Of course, that is just one study; my experience with studies such as that is that the data may or may not say anything, and the interpretations often reflect the biases of the researchers; i.e., other conclusions could be made with the same data. And the study results absolutely must be corroborated with other studies, and meta-analyses need to be done, etc.
I did a search of Pubmed (keywords: circumcision, circumcision risks, circumcision risks benefits) and couldn’t find anything on dangers of circumcision. One thing I found out is that the practice of circumcision is being introduced into Africa to try to reduce the incidence of AIDS. In Africa, unlike in the US, heterosexual AIDS is a huge problem.
Ugh, I should have clarified: for there to be a clear health benefit in preventing cancer. Other health benefits of circumcision do not depend on age!

**Work order 1:**
List the search keywords that the circumcision text gives for its Pubmed search.
**Work order 2:**
Retype the part of the circumcision text that begins at the words "Ugh, I should" and stops after "depend on age!".

**Stored data:**
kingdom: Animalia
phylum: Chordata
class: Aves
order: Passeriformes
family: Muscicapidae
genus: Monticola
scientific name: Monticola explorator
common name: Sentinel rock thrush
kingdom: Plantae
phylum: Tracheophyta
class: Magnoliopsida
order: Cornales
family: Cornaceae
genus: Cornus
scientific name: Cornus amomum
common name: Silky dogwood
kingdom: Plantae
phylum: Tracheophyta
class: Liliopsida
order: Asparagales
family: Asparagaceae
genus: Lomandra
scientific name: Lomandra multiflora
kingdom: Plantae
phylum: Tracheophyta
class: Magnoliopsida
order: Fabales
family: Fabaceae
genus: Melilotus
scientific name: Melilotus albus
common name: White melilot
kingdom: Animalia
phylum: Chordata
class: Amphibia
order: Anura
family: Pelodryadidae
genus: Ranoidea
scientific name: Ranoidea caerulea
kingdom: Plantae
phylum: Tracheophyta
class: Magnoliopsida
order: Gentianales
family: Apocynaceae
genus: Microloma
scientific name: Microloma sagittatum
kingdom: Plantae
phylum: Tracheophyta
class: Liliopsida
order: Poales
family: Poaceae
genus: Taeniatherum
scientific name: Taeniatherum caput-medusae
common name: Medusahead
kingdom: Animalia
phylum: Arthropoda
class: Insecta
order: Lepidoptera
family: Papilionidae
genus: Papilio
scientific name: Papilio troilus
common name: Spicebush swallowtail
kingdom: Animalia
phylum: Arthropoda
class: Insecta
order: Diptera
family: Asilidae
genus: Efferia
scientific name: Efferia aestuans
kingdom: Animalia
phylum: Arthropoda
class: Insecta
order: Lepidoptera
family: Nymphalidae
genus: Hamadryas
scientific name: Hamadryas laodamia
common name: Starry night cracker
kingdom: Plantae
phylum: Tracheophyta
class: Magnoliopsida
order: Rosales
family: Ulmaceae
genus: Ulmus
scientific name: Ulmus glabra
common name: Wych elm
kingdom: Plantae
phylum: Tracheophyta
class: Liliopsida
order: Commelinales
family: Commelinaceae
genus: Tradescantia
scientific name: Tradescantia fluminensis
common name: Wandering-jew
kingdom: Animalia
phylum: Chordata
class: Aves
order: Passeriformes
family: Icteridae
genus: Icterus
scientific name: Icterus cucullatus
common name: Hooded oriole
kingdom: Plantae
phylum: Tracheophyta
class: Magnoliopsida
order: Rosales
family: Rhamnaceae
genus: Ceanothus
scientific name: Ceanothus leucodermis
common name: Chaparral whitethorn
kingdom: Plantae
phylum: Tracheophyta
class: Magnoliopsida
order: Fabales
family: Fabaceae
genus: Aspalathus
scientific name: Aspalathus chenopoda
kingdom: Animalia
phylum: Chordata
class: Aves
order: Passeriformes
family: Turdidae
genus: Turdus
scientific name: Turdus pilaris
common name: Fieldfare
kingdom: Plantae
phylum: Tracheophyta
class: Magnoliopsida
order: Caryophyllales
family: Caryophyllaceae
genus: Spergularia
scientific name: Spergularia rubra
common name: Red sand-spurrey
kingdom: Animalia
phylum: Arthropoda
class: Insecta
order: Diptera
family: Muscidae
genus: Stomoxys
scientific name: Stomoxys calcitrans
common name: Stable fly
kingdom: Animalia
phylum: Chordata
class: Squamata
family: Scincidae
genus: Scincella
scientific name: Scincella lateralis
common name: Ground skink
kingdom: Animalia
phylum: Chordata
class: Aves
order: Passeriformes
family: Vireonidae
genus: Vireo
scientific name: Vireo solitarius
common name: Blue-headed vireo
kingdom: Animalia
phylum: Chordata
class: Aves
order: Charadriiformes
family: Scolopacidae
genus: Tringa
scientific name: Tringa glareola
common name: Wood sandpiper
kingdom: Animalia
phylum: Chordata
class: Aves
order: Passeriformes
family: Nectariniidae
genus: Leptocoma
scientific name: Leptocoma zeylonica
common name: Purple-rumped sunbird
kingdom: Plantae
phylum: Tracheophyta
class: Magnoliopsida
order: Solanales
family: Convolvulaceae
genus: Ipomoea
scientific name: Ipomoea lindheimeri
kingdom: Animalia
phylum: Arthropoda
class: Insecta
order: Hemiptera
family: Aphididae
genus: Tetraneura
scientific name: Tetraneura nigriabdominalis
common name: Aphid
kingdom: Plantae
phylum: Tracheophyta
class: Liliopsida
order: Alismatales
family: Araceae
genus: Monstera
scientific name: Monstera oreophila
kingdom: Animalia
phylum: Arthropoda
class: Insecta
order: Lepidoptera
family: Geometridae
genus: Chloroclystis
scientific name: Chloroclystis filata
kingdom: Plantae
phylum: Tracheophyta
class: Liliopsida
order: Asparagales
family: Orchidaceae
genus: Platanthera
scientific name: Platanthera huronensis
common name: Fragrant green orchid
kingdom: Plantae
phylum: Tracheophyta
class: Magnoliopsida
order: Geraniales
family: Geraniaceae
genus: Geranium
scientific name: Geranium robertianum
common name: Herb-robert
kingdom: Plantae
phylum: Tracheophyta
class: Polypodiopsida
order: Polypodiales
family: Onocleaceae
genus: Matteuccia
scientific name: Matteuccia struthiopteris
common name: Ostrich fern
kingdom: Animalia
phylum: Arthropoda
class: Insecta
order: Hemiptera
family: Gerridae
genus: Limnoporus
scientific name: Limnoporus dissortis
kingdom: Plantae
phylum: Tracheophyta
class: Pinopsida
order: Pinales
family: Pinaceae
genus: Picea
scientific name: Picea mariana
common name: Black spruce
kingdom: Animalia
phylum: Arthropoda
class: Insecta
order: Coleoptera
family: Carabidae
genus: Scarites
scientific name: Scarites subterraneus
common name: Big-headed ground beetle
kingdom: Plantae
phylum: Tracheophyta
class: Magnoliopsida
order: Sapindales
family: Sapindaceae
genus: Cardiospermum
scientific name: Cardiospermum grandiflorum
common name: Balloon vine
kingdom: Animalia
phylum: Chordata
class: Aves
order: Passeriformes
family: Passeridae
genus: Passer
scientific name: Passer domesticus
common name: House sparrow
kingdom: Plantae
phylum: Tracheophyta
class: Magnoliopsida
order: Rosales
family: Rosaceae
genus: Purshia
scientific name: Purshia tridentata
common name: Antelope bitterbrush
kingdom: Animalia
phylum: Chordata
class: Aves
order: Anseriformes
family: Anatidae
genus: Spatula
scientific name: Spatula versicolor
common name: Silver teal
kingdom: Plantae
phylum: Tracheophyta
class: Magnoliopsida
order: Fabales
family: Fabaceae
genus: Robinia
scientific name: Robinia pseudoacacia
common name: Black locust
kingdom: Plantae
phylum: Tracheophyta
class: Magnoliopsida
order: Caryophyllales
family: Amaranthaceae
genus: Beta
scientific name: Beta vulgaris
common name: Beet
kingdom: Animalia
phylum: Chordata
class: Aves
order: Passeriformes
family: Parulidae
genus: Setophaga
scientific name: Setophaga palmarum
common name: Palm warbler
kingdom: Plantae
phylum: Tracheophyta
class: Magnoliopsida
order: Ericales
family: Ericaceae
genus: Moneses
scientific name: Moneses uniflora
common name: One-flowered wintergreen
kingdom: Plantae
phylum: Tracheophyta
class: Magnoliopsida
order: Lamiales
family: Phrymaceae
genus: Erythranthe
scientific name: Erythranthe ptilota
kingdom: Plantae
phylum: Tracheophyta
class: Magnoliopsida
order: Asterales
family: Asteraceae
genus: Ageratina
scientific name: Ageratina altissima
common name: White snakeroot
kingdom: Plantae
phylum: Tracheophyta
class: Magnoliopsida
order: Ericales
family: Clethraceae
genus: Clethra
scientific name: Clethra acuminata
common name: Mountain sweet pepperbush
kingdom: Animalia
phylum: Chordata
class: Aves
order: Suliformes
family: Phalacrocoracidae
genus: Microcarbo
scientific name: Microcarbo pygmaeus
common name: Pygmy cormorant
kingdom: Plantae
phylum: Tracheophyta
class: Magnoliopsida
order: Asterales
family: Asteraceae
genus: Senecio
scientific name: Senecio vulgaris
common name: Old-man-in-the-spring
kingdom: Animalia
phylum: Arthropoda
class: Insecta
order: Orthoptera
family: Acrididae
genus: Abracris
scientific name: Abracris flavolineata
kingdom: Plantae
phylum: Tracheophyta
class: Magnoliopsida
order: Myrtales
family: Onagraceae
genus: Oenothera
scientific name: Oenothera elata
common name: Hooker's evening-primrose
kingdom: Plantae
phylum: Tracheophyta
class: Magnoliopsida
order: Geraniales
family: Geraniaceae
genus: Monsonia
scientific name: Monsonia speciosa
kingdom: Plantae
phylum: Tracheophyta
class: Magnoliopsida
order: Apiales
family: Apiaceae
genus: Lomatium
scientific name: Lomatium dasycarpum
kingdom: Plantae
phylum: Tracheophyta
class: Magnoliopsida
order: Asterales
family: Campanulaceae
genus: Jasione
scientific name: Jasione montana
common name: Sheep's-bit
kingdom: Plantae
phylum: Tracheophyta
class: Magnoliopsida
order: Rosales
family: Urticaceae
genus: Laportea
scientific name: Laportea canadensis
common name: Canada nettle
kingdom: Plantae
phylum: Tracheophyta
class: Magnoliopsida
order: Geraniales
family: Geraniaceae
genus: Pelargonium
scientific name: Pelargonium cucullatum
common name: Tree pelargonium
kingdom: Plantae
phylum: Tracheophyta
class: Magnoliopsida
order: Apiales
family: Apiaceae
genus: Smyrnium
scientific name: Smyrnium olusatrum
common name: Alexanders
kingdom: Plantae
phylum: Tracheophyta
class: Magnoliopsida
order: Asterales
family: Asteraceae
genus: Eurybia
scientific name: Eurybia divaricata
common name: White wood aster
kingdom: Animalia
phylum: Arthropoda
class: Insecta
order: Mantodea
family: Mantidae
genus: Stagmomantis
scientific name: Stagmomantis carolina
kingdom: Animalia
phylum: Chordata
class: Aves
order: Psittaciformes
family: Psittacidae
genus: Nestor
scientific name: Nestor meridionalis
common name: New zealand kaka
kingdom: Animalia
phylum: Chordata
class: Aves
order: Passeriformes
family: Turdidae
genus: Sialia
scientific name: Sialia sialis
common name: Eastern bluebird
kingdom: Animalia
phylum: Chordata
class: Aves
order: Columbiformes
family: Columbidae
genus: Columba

**Exercise solution 1:**
circumcision
circumcision risks
circumcision risks benefits

**Exercise solution 2:**
Ugh, I should have clarified: for there to be a clear health benefit in preventing cancer. Other health benefits of circumcision do not depend on age!